While SimCheck has confidence in its model, SimCheck does not make a determination of misconduct, rather it provides data for the educators to make an informed decision based on their academic and institutional policies. Hence, we must emphasize that the percentage on the AI writing indicator should not be used as the sole basis for action or a definitive grading measure by instructors.

When a paper is submitted to SimCheck, the submission is first broken into segments of text that are roughly a few hundred words (about five to ten sentences). Those segments are then overlapped with each other to capture each sentence in context.

The segments are run against the AI detection model and each sentence is given a score between 0 and 1 to determine whether it is written by a human or by AI. If the model determines that a sentence was not generated by AI, it will receive a score of 0. If it determines the entirety of the sentence was generated by AI it will receive a score of 1.

Using the average scores of all the segments within the document, the model then generates an overall prediction of how much text (with 98% confidence based on data that was collected and verified in SimCheck’s AI Innovation lab) in the submission is believed to have been generated by AI. For example, when SimCheck says that 40% of the overall text has been AI-generated, it’s 98% confident that is the case.
Currently, SimCheck’s AI writing detection model is trained to detect content from the GPT-3 and GPT-3.5 language
models, which includes ChatGPT.

Will students be able to see the results?

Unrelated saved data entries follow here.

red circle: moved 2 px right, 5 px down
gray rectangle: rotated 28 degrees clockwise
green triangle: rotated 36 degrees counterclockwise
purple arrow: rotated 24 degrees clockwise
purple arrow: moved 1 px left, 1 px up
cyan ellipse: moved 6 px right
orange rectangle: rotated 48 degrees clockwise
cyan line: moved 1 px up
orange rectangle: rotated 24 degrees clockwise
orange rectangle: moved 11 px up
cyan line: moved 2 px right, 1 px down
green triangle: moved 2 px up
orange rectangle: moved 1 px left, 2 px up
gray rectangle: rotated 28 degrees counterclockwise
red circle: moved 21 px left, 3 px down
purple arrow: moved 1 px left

The AI writing detection indicator and report are not visible to students.

What does the percentage in the AI writing detection indicator mean?

The percentage indicates the amount of qualifying text within the submission that SimCheck’s AI writing detection model determines was generated by AI (with 98% confidence based on data that was carefully collected and verified in a controlled lab environment). This qualifying text includes only prose sentences, meaning that we only analyze blocks of text that are written in standard grammatical sentences and do not include other types of writing such as lists, bullet points, or other non-sentence structures.

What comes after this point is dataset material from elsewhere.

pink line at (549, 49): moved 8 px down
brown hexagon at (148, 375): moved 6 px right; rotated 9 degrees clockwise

This percentage is not necessarily the percentage of the entire submission. If text within the submission is not considered long-form prose text, it will not be included.

The percentage shown sometimes doesn’t match the amount of text highlighted. Why is that?

Unlike the Similarity Report, the AI writing percentage does not necessarily correlate to the amount of text in the submission. SimCheck’s AI writing detection model only looks for prose sentences contained in long-form writing. Prose text contained in long-form writing means individual sentences that make up a longer piece of written work, such as an essay, a dissertation, or an article, etc. The model does not detect AI-generated text such as poetry, scripts, or code. Nor does it detect short-form/unconventional writing such as bullet points, tables, or short exam answers.

What is the accuracy of SimCheck’s AI writing indicator?

SimCheck only flags something as AI-written when they are 98% sure it is written by AI. This means, however, that the tool will likely miss up to 15% of text written by AI, with a less than 1% false positive rate (incorrectly identifying fully human-written text as AI-generated).

For example, if it’s identified that 50% of a document is written by AI, SimCheck is 98% sure that at least 50% is written by AI with a less than 1% false positive rate, but it could contain as much as 65% AI writing.

What is the difference between the Similarity score and the AI writing detection percentage? Are the two completely separate or do they influence each other?

The Similarity score and the AI writing detection percentage are completely independent and do not influence each other. The Similarity score indicates the percentage of matching-text found in the submitted document when compared to SimCheck’s comprehensive collection of content for similarity checking.

The AI writing detection percentage, on the other hand, shows the overall percentage of text in a submission that SimCheck’s AI writing detection model predicts was generated by AI writing tools.

Which AI writing models can SimCheck’s technology detect?

The first iteration of SimCheck’s AI writing detection capabilities have been trained to detect models including GPT-3, GPT-3.5, and variants. SimCheck’s AI writing detection can also detect other AI writing tools that are based on these models such as ChatGPT, with plans to expand detection capabilities to other models in the future.